The second stream, more like a fast flowing river was to be more challenging, we stopped and discussed how we should approach it and Eunhwa I could see was very nervous and at one point had a little cry and said that she was scared. She says this quilt often as we approach things she hasn’t done before, but in this account I tend to agree with her. But anyway, I wanted to check it out.

The exit point of the track was downstream from the entry point for the track on the other side. So first of all, I had to get into the stream and walk 5 meters down stream to the point I head directly across to the other side, as I got to this point where I would simply cross over, the water was up to my waistline, I stood there looking for a way to cross , passing through the most strongest part of the stream and to me, I just felt very uncomfortable.

 Just the noise of the rushing water was enough to get anyone nervous let alone all the white water that was forming due to the force of the water going through the narrow section and passing over the hidden rocks and this was the point I had no other options to cross due to the high backs on each side of the stream. The current of the water was really going fast, I tried to gauge the depth of the water by reaching out with my walking stick but the current kepted pushing my stick downstream and preventing me from measuring the depth.

We abandoned the river crossing and started to make our way back the way we came. We crossed the first stream again and noticed that the rock I used as a step was now covered with water which indicated that the water was still on the rise.

At the start of the track there was a notice that had a map and having a close look at the maps, we counted five or more similar crossing that we would have to do that day and the thought of getting stranded between the streams unable to either to continue or return until the water levels lowered wasn’t a good  thought which reaffirmed our decision not to cross.

To get around the track, we had to head to Shannon via Mangaore power station, the road to get there was a countary road that for the three hours we walked the road, no cars had passed us.
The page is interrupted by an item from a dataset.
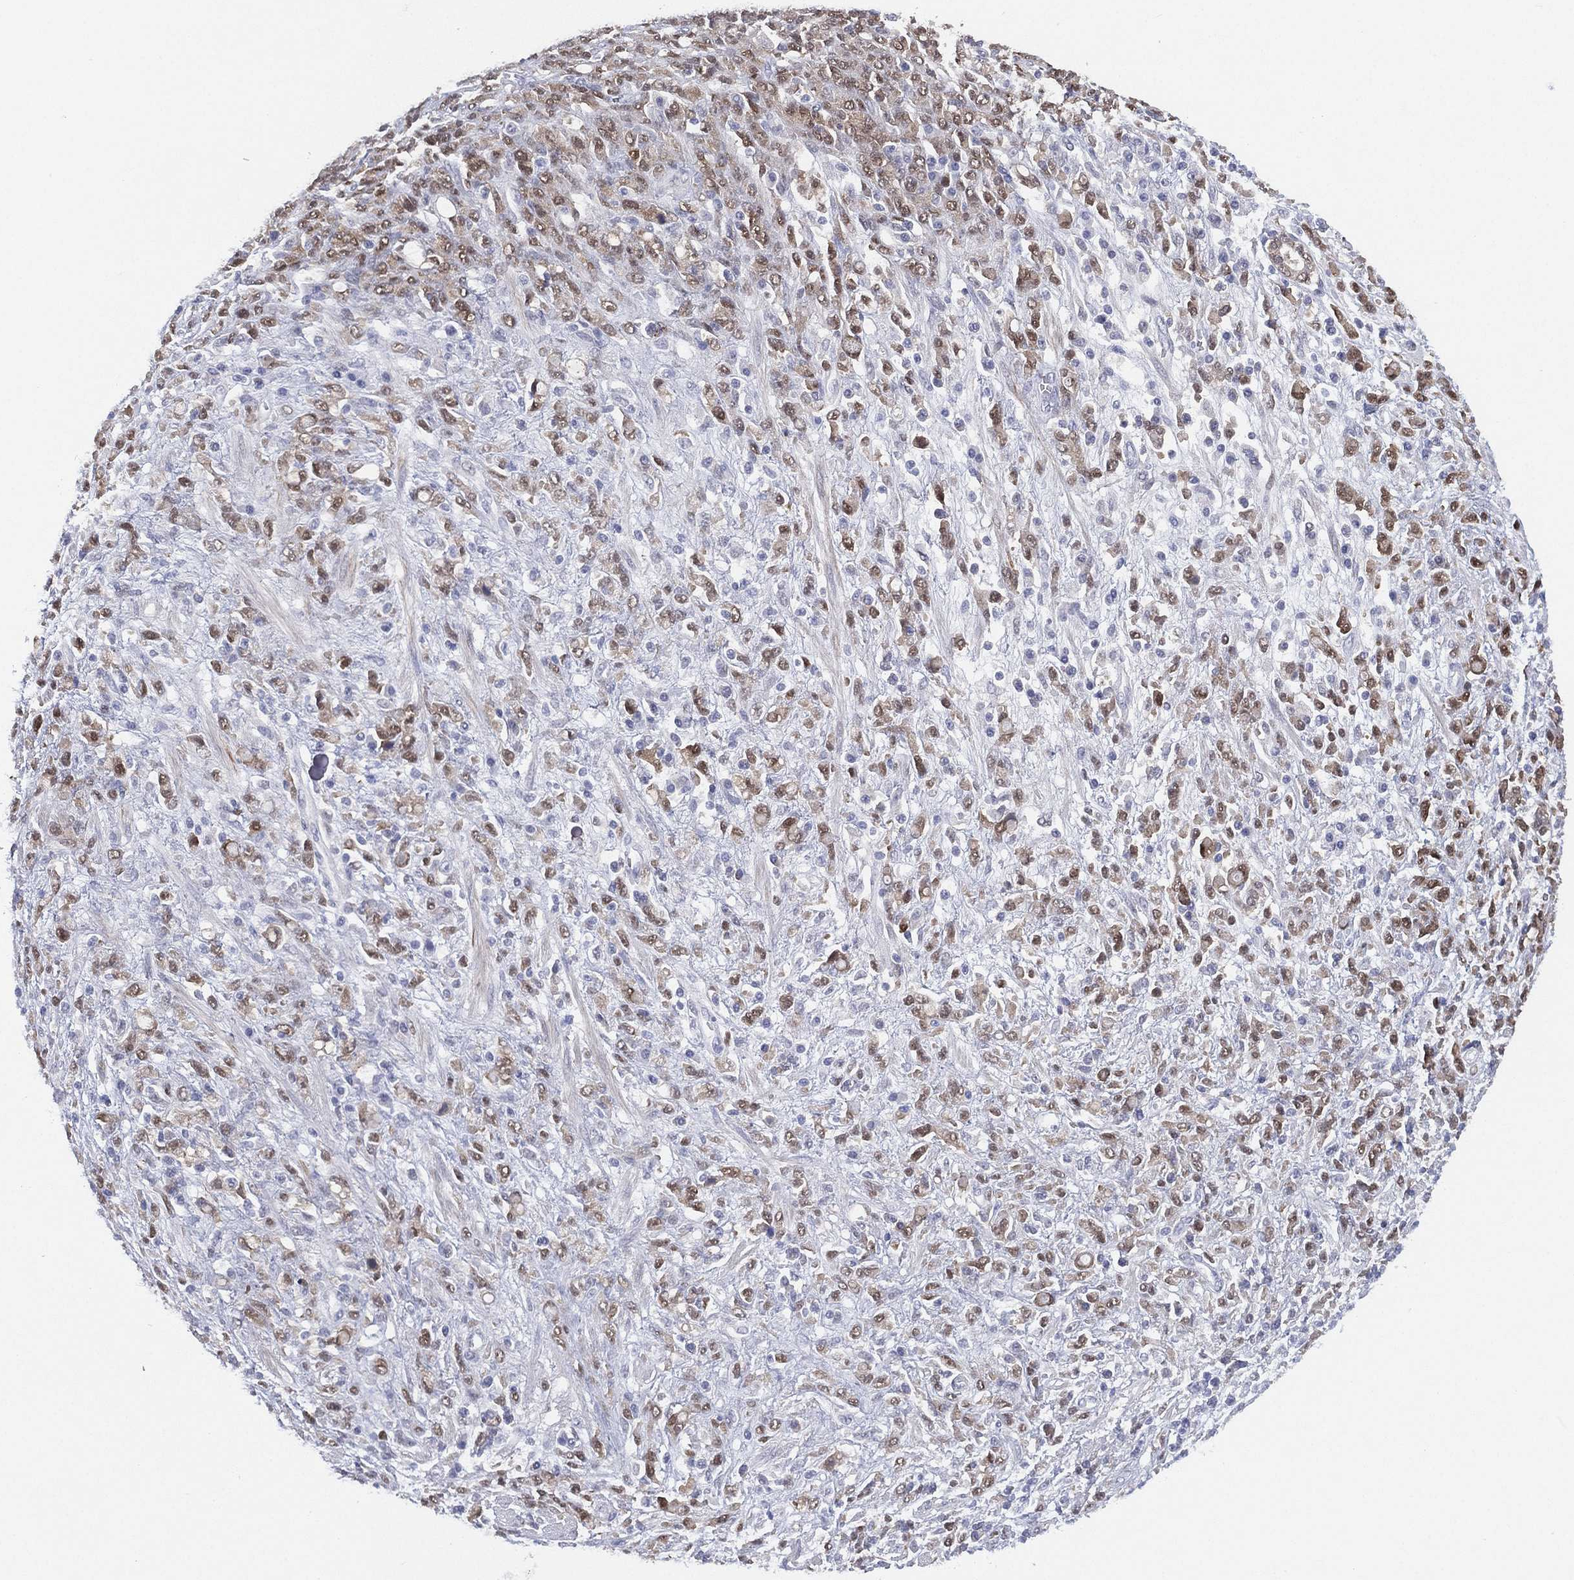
{"staining": {"intensity": "moderate", "quantity": "25%-75%", "location": "nuclear"}, "tissue": "stomach cancer", "cell_type": "Tumor cells", "image_type": "cancer", "snomed": [{"axis": "morphology", "description": "Adenocarcinoma, NOS"}, {"axis": "topography", "description": "Stomach"}], "caption": "Moderate nuclear positivity is identified in about 25%-75% of tumor cells in stomach cancer (adenocarcinoma). The staining is performed using DAB (3,3'-diaminobenzidine) brown chromogen to label protein expression. The nuclei are counter-stained blue using hematoxylin.", "gene": "DDAH1", "patient": {"sex": "female", "age": 57}}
The rain didn’t let up and now the wind was now penetrating our wet clothes and Eunhwa’s lips were changing color to blue. After changing into dry clothes, her reserved clothes  for nights sleeping, her color returned but still a little cold. Normally we wouldn’t change clothes as its important to have something dry and warms for the evening, but in this case we knew we had a house to rest for the night.

Anna-marie came and saved the day, we were walking along the road waiting for her to come from Levin to pick us up. Everything was wet and it was a real relief to just sit in the warmth of the car for 20 minutes, so by 5pm we had the washing machine working and showered to defrost our frozen bodies.

Eunhwa was shaken up with today’s weather, and probable yesterdays problems with her knee and then the soles of the feet. Have I said it before, I’m not sure but the real problems was due to having a rest in Wanganui for to long. If it was only 3 days not seven days as planned  her body would still be in conditioned and putting on a heavy weight on her back wouldn’t have stressed. For the 60 days we have been on the track, Eunhwa has only problems twice with her knees, I mean real problem where pain was so bad that it brought tears to her eyes. And that was at the start of Ninty mile beach at day one or day two and again after a seven day rest of doing nothing.

But putting all this together, emotions were running high. The weather for the next three days is for no rain but come monday there was to be a weather front coming from the south which meant more rain. We still have 4-6 days of the Tararua Ranges to do which is the area where recently  two hikers had lost their lives to to hyper exposure, I’m not sure exactly where it happened but for sure I know its around these areas so the weather can be very unforgiving.

Eunhwa wanted to take it easy and only walk a couple of hours then us the hut, I wanted to put in long days and get through the rangers at a good pace and get through most of the track before Monday which means rain. This hasn’t been resolved so tension was high between us.